Hope may therefore lie with industries that attract young workers. Enter the media. In the past eight years, the average age of a journalist has dropped from 47 to 23, and the number of people employed by the media industry has rocketed from 2,000 to 17,000. An expanded independent media could emerge as a force to mobilise civil society and pressurise Pakistan's political institutions into implementing reforms. It could also give rise to a culture of transparency and accountability, and thus better governance.

Unfortunately, the nascent industry has in recent years been a cause of concern rather than optimism. Reporting and news analysis are frequently inaccurate, biased and inflammatory. Catering to populist views, the private media has become a force for polarising society and breeding paranoia. If the industry does not self-regulate by generating a consensual code of conduct or establishing a complaints council, the media could become nothing more than a forum for heightening the sense of political instability and perpetual crisis.

Where else can we turn to seek brighter prospects for Pakistan? The nation's women are resilient, responsible and resourceful, but have few opportunities to make a difference. Female literacy has stagnated at 44 per cent (dropping as low as 35 per cent in parts) and female labour participation is less than 20 per cent. Violence against women remains on the rise — according to the helpline Madadgar, 1,195 women were murdered, 321 raped, and 1,091 tortured last year. The only headlines about women this week described a 20-year-old being electrocuted on the orders of a panchayat in Bahawalpur for marrying a man of her choice.

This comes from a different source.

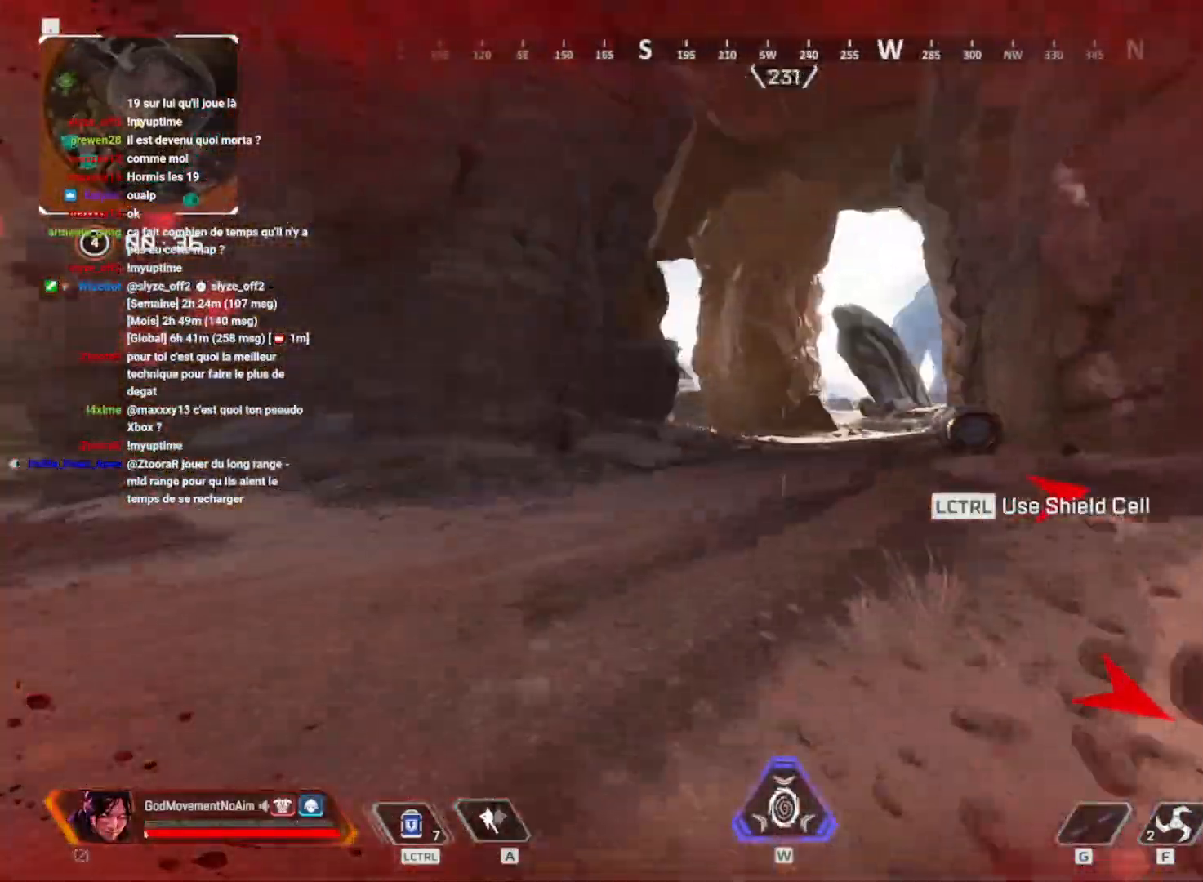
Gameplay with keyboard and mouse; each line is a JSON object with the keys and mouse buttons held at the frame after it. "events" lists presses ("down") and releases ("up") of "1", "2", "3", "4", "a", "alt", "c", "ctrl", "d", "e", "f", "g", "q", "r", "s", "shift", "tab", "v", "w", "z", "mouse_left", "mouse_wheel", "mouse_right", "mouse_mb4" and "mouse_mb5" between this image and that frame as [ms after this image, input, new state], when the widget could be followed in between. "mouse_left", "mouse_wheel", "mouse_right", "mouse_mb4", "mouse_mb5" = the "left", "wheel", "right", "mb4", "mb5" buttons of the "mouse" list. No other keys are recorded. "wheel" means that the mouse wheel is clicked or scrolled. Not read: mouse_move.
{"keys": ["shift", "v", "z"], "mouse": [], "events": [[300, "v", "down"], [434, "q", "up"]]}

Does it all, then, come down to the judiciary, recently independent and still feeling out the parameters of the role it will play in stabilising Pakistan? Or are we to seek sole solace in the fact that Pakistanis are great philanthropists, ready to donate in cash or kind whenever epic humanitarian disasters strike? More importantly, are any of these on their own sufficient to inspire hope?

Ultimately, what stands in the way of unbridled optimism is a lack of political will, leadership and vision at the highest levels of the Pakistani establishment. The vested interests of the few have crushed the capacity of the many. We are often described as a country at the crossroads, but it's more accurate to portray us as a nation at a bottleneck — ever ready to pour forth our potential, if only given the chance.

The writer is the Pakistan Scholar at the Woodrow Wilson Centre in Washington DC.